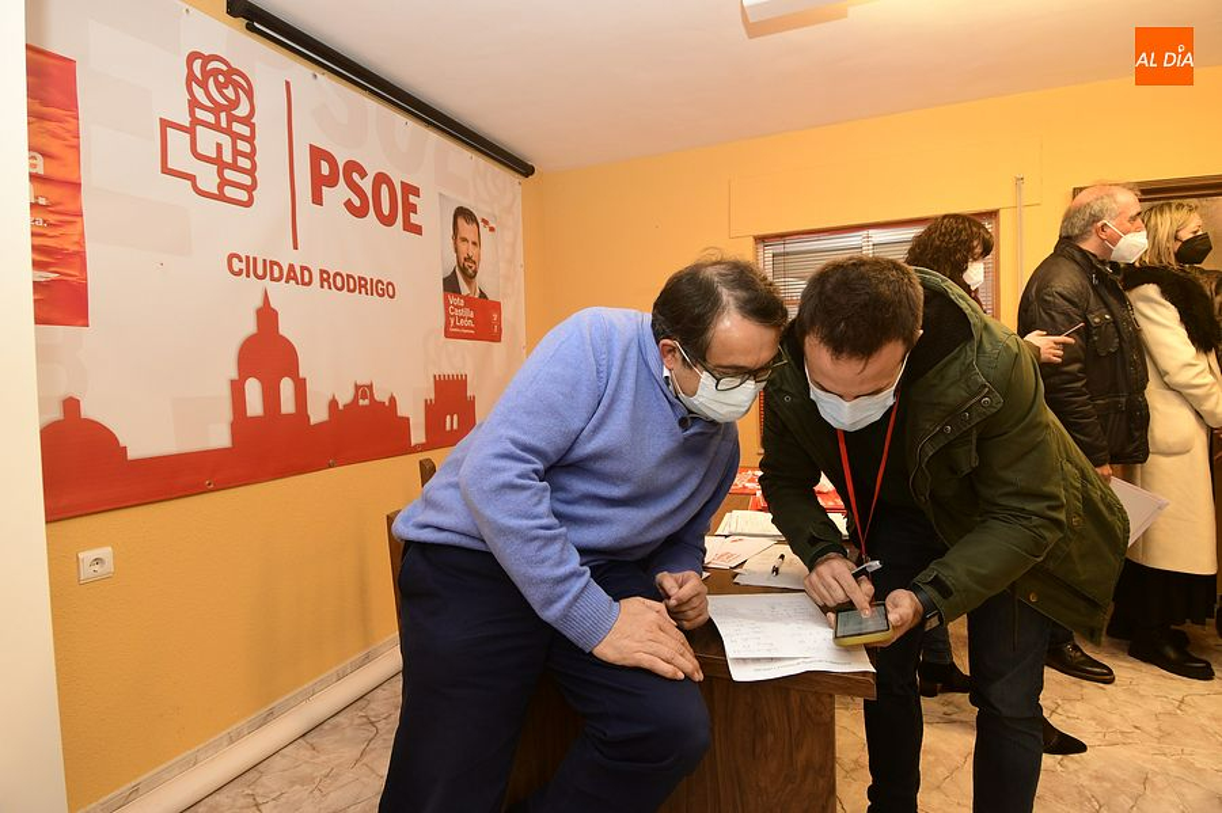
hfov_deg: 90.0
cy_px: 406
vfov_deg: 67.3
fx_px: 611
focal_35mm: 18
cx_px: 611
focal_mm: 12
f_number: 5.6
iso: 1000
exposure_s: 1/60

----------

TASK ITEM »
The preceding entries are to be returned verbatim, with every picture excluded.

FINAL ANSWER »
hfov_deg: 90.0
cy_px: 406
vfov_deg: 67.3
fx_px: 611
focal_35mm: 18
cx_px: 611
focal_mm: 12
f_number: 5.6
iso: 1000
exposure_s: 1/60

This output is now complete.